FT Diomedes wrote:Ship Replacement Programs (SRP) are bad for Eve. The alliance and coalition income sources that support them need to go away. In conjunction with hitting the supply side of alliance income, it should become more expensive to hold sovereignty.
I know this will produce a howl of outrage, but please, hear me out. Eve is a game about immersion and consequences. SRP detracts from both. When I first began playing Eve, over seven years ago, there was no SRP. I had to invest hours of gameplay to get ISK to purchase my ships. Most PVE occurred in belts. ISK/hour was low. That was hours I had to be in space, providing potential content for others. I had a reason to be in game for hours outside of fleets. Hours of work and effort could explode in seconds. Eve had consequences. Eve was thrilling. My hands literally shook when I warped a battleship into a brawl. The adrenalin was intoxicating and addictive. One night my alliance leader warped his Aeon to a gate against 200 hostiles. Then disconnected. I lost five battleships that night. My alliance lost several carriers saving his dumb ass. There was no SRP for that fight. I was financially devastated. It remains the most fun I have ever had in Eve.
Today, things are very different. The two major coalitions have ample moon and renter incomes to support huge areas of sovereignty and massive SRP programs. Even the Goons, who were regarded as low SP morons in Rifters seven years ago, provide alliance level subsidies for capital ship pilots. Every capable alliance has some passive income source they can trickle down to the members.

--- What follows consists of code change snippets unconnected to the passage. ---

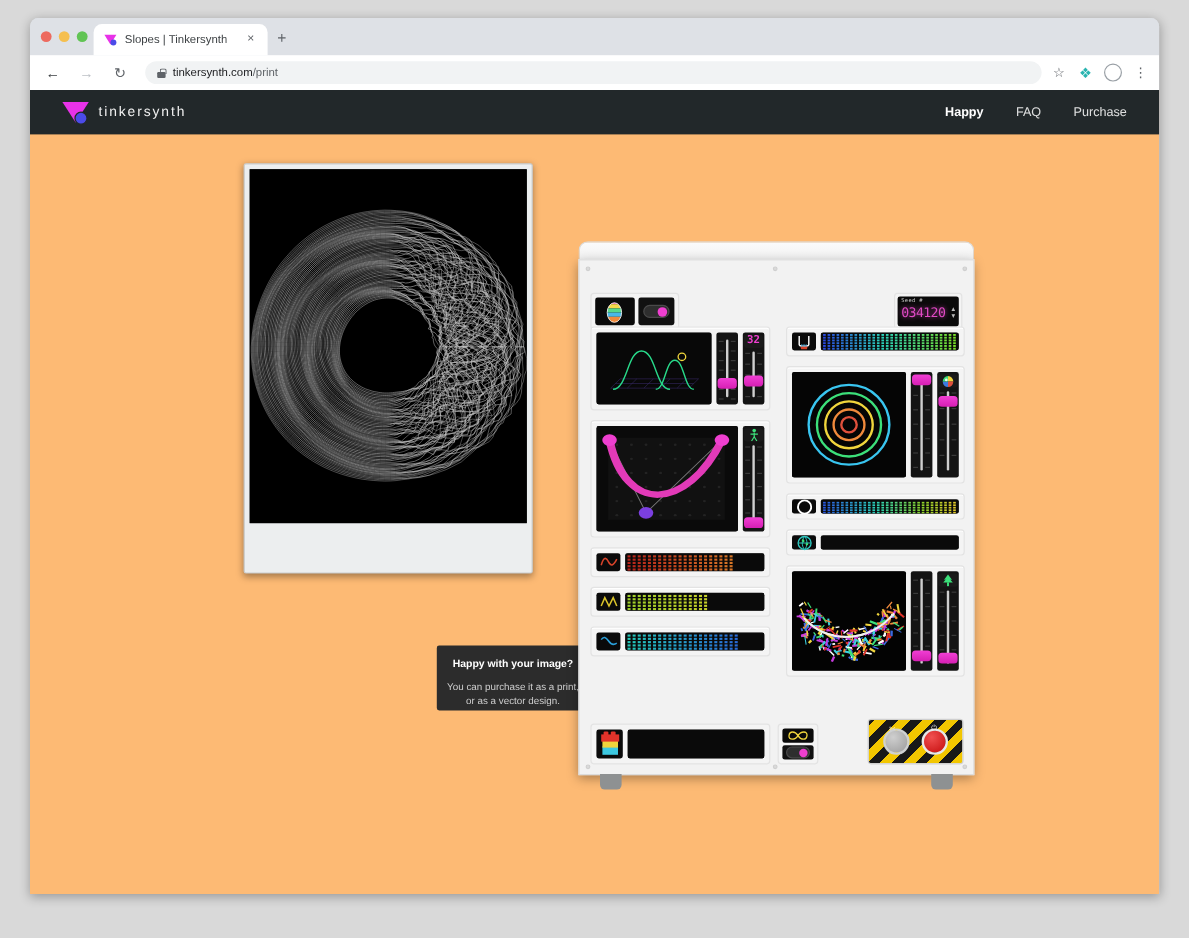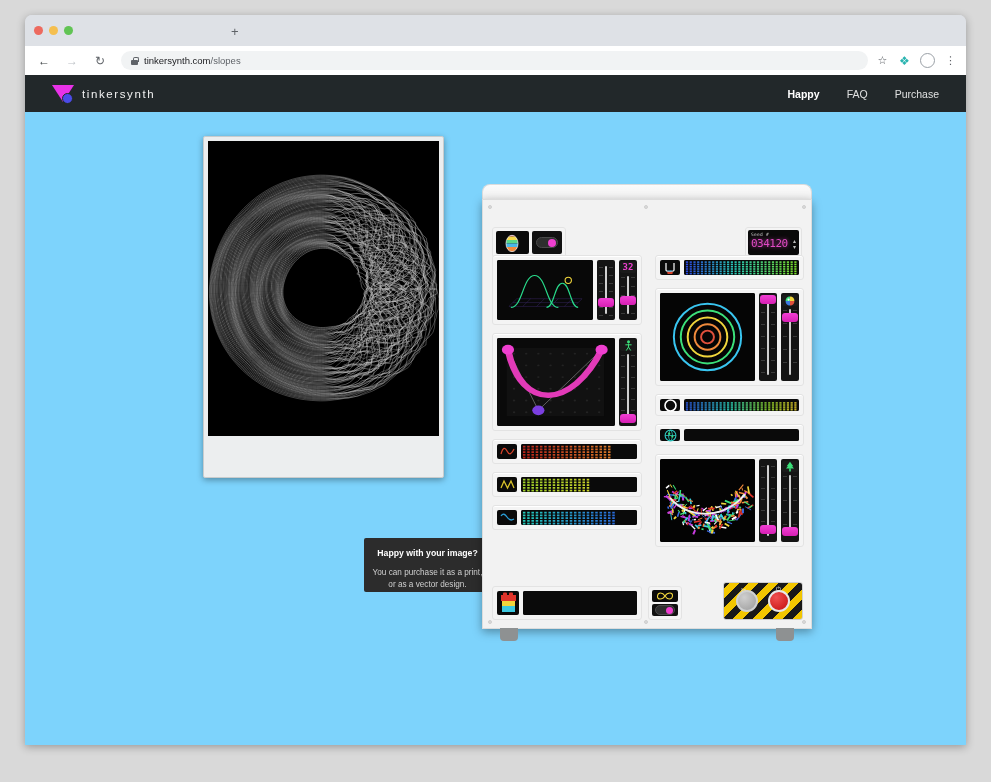--- a/index.html
+++ b/index.html
@@ -249,6 +249,14 @@
         <span class="dot r"></span>
         <span class="dot y"></span>
         <span class="dot g"></span>
+      </div>
+      <div class="tab">
+        <span class="tab-fav">
+          <span class="tri"></span>
+            <span class="cir"></span>
+        </span>
+        <span class="tab-title">Slopes | Tinkersynth</span>
+        <span class="tab-close">×</span>
       </div>
       <div class="newtab">+</div>
     </div>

The result is that many people no longer have to play Eve. They play another game and wait for a Jabber ping, or log in once a night to see if anything is going on. Nothing ever is, because no one in null sec has a reason to play the game! Major null sec warfare is dead, because of self-imposed restrictions and the fact that grinding sovereignty sucks. Small gangs can roam for hours while finding mostly empty belts because very few people have to rat or mine. So, the small gangs stop going out and are replaced with an AFK cyno alt sitting in a ratting system just on the off chance that some poor bastard logs in to grind up a PLEX, because the game is not exciting enough to be worth $15/month. The dude controlling the alt is asleep, playing another game, or running incursions in highsec to PLEX his AFK alt. Grinding for PLEX or to get a Supercapital is the only reason most people rat or mine in null sec. Or because they are being farmed like a space peasant by a coalition.
Once I get enough ISK for a T1 cruiser, I can go join fleets and keep replacing it pretty much indefinitely just off SRP. Losing it is meaningless. Eve has gone from being a game with consequences to being more like a first person shooter with nearly instant respawn. This makes Eve a less exciting and less immersive game.
My solution: Get rid of moon mining completely. Replace it with new mining sites where people can obtain those raw materials. This puts people in space, which provides content for more than the occasional moon POS bash. It cuts out one pillar of coalition income. Players now attack players instead of structures.
That is only half the issue. In this era, most alliance income comes from renters. Most sovereignty is held by holding corporations. Make sovereignty a corporation rather than alliance thing. Limit the amount of sovereignty systems one corporation can hold. Or scale the costs dramatically above a certain threshold. Or both. Make it so that you must control the entire constellation to hold any sovereignty. One corp holding one constellation? No issues. One corp holding two constellations? More expensive or not allowed. Of course coalitions will adapt by adding more holding corporations, but one goal is to increase the hassle for the largest sovereignty holders while having a minimal impact on little guys. More holding corporations is more chances for fraud or forgotten sovereignty bills.
Coincidentally, if done properly this would also greatly affect jump bridge networks, which is part of the issue with force projection. Want to have a jump bridge network that spans Eve? Must have sovereignty in many constellations, which means greater fees for sov. Then make jump bridges only work for corp members, not based on standings. Now, if you want the jump bridge network, you cannot have a bunch of little holding corps controlling all the space.
Do something similar with cynos - the cyno pilot must be in the same corporation or alliance. Boom, all those neutral cyno alts have to unmask and show their affiliation. Coordinating coalition ops is much harder. That would tend to make people clump up into mega corps or alliances, but then they bear the increased cost of sovereignty and stand to lose corp identities if they blob up.
Now kick corporations in the teeth. Non-NPC corporations can no longer tax members directly in-game. They cannot charge any fees in stations or tax refining. They have to rely on donations for corporate sovereignty bills or other programs. More opportunities for freeloading. Less passive income for the corporation from those who actually play the game. Good, close knit corps will still function, but mega corps will suffer.
This would not solve every issue with Eve, but it would be a step in the right direction.